About Ann E. Musser

Ann E. Musser

Associate Director for Academic Programs and Public Education, 2006–2014

Associate Curator of Education, 2002–2006


A guiding light dimmed at the Smith College Museum of Art with the passing of Ann Musser in 2014. Her visionary and loving spirit continues to affect the lives of all those who were fortunate to know her from her childhood in Kansas City, her undergraduate days at Grinnell, graduate work at Williams College and family life in Northampton, Holyoke and Istanbul.

Her natural leadership was driven by compassion and collaboration. As Associate Director for Academic Programs and Public Education, Ann was a strong advocate around issues of inclusion and cultural sensitivity. She felt very strongly that only by diversifying the pool of future museum professionals and museum advocates can institutions achieve a true sense of community access and relevance. She spoke often of her own early experiences of walking around museums and not knowing how long to stand in front of each artwork or what to say, and she was dedicated to making museums welcoming for all visitors.

During her tenure as Associate Director, she was instrumental in creating opportunities “in the pipeline” with the entry-level position of Post-Baccalaureate Fellow for Museum Education and the Summer Institute in Art Museum Studies (2006–2011). Working closely with SCMA Director Jessica Nicoll, she launched SCMA’s museum studies program (The Museums Concentration). Ann also had a significant impact in pushing the entire museum staff towards a more collaborative working model by advocating for the creation of “Exhibition Teams.”
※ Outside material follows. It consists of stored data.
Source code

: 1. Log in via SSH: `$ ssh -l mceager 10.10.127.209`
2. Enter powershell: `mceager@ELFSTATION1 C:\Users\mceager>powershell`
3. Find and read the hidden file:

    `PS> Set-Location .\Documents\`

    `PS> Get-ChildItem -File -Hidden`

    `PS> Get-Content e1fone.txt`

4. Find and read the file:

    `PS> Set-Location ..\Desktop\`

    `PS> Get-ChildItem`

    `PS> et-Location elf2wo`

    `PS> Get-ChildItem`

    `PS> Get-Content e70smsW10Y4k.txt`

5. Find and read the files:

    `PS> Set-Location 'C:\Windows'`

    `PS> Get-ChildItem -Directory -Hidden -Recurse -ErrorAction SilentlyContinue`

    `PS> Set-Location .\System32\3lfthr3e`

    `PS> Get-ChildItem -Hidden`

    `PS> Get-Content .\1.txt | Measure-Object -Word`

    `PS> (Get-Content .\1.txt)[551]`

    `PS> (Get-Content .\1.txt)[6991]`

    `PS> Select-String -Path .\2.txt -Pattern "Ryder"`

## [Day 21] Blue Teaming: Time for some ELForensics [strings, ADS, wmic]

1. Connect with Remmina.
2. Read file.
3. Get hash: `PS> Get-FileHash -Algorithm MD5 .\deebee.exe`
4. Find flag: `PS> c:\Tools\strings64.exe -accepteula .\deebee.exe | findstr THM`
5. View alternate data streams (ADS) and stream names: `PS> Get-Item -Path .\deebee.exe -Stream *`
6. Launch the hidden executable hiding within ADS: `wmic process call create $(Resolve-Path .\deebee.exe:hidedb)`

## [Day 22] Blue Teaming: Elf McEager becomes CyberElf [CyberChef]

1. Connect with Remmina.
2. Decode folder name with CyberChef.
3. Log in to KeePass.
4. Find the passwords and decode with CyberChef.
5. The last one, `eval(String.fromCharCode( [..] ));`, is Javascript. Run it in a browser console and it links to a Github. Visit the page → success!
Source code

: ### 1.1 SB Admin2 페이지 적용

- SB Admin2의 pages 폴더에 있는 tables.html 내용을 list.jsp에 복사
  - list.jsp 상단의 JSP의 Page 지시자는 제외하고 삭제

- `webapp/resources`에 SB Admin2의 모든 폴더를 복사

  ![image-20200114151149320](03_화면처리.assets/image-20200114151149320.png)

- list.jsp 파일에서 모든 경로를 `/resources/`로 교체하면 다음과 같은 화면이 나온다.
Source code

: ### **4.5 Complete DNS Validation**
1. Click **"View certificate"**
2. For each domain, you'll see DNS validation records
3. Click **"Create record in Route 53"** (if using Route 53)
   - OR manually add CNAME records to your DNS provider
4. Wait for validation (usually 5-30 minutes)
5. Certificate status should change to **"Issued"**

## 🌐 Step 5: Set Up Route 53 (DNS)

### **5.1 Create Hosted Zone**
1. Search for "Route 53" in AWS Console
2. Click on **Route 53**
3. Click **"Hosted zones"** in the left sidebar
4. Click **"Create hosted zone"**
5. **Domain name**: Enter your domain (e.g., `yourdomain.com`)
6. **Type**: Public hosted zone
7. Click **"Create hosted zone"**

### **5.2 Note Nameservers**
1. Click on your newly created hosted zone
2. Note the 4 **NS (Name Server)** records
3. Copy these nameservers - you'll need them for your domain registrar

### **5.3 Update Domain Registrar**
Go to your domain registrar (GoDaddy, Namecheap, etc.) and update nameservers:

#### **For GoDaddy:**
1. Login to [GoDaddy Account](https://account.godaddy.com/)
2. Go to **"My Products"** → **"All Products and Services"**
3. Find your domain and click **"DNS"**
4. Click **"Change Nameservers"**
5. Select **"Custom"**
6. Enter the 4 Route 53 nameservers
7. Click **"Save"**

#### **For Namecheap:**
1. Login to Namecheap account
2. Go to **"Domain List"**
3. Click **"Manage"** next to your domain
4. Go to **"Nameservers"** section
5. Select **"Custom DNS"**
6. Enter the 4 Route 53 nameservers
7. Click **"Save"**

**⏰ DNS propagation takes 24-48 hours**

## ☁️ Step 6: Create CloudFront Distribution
As a manager, Ann did not draw a strict line between work and life. With the recognition that engaging with art is about making meaning based on individual experience and personal connection, she created a department tone that invited “real life” into the office. She understood the importance of occasional dance breaks and “YouTube moments.” Her incisive intelligence, compassion and leadership were equally balanced by her love of karaoke, foosball, “creative chaos” and lattes with a double shot of espresso. In addition, her daughter Zeytin and son Ronan were a regular presence in the office. Their energy and creativity was a continual inspiration and reminder that museums can be fun and joyful places.

Early in her career at SCMA, Ann took her team of educators on a retreat to identify a departmental mission. After sharing personal passions, hopes and inspiration, the team identified their mission: “To facilitate A ha! moments through visual art.” These are the moments when visitors experience a shift in knowing or a sudden connection—with other people and perhaps within themselves. Ann was a natural facilitator of these moments, and she thrived at the intersection between art and people.